China Huaneng has announced the full commissioning of Asia’s largest offshore wind farm, the 302MW Rudong Baxianjiao project.

Rudong Baxianjiao, sited off the coast of Rudong, Jiangsu province, is the first offshore wind project built by China Huaneng, the world’s largest developer of power projects by capacity.

The wind farm is equipped with two offshore substations and 70 turbines.

Of those CSIC Haizhuang supplied 20 turbines of 5MW each, while Envision and Shanghai Electric provided 12 and 38 turbines, of 4.2 MW and 4MW, respectively.

The wind farm is billed as the first offshore project to deploy locally-developed Chinese 5MW turbines on a large scale.
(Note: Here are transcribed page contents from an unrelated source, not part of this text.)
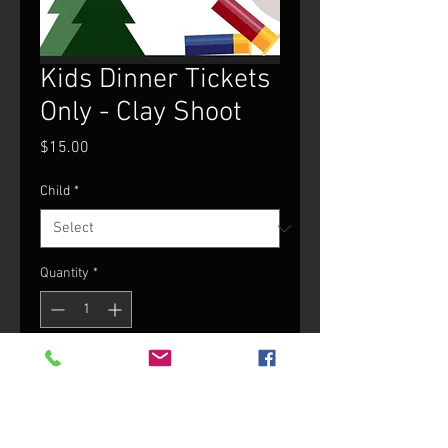
Kids Dinner Tickets
Only - Clay Shoot
Price
$15.00
Child
*
Quantity
*
Add to Cart
$15 Child Dinner Ticket (12 and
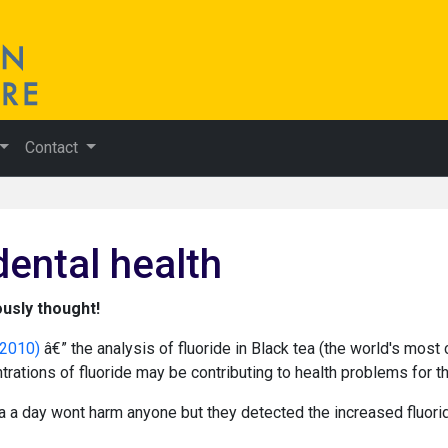
Contact
dental health
ously thought!
 2010)
â€” the analysis of fluoride in Black tea (the world's mo
rations of fluoride may be contributing to health problems for th
a a day wont harm anyone but they detected the increased fluori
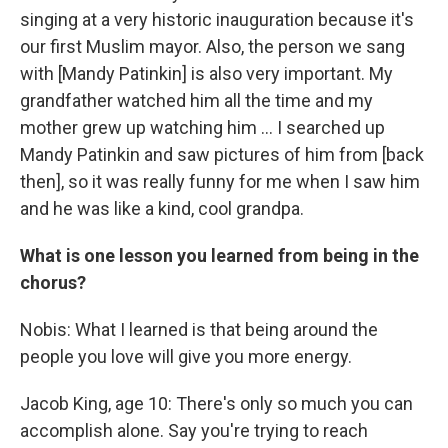
singing at a very historic inauguration because it's
our first Muslim mayor. Also, the person we sang
with [Mandy Patinkin] is also very important. My
grandfather watched him all the time and my
mother grew up watching him … I searched up
Mandy Patinkin and saw pictures of him from [back
then], so it was really funny for me when I saw him
and he was like a kind, cool grandpa.
What is one lesson you learned from being in the
chorus?
Nobis: What I learned is that being around the
people you love will give you more energy.
Jacob King, age 10: There's only so much you can
accomplish alone. Say you're trying to reach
Construction kicked off at April 2016 and completed in September this year, followed by a 124-hour test run before the project entered into full operation

The investment cost of the project is estimated at 5.3bn yuan ($800m). The project has already been granted the 0.85 yuan/kWh ($0.13/kWh) standard offshore wind feed-in tariff, plus a 0.01 yuan/kWh subsidy by Jiangsu government earlier this year.

By completing the Rudong project, Huaneng has made a major step forward in the offshore wind market. By the end of 2016 the company owned the second biggest wind power portfolio in China of 17.8GW, which accounted roughly 10% of China’s total wind capacity, according to data from the China Wind Energy Association.

Separately, Huaneng’s peer State Power Investment Corp (SPIC) is constructing Binhai North Offshore project. Totaling 400MW, the project will overtake Rudong project’s position as Asia’s biggest offshore wind farm once it kicks off full commercial operation, which is scheduled for August 2018.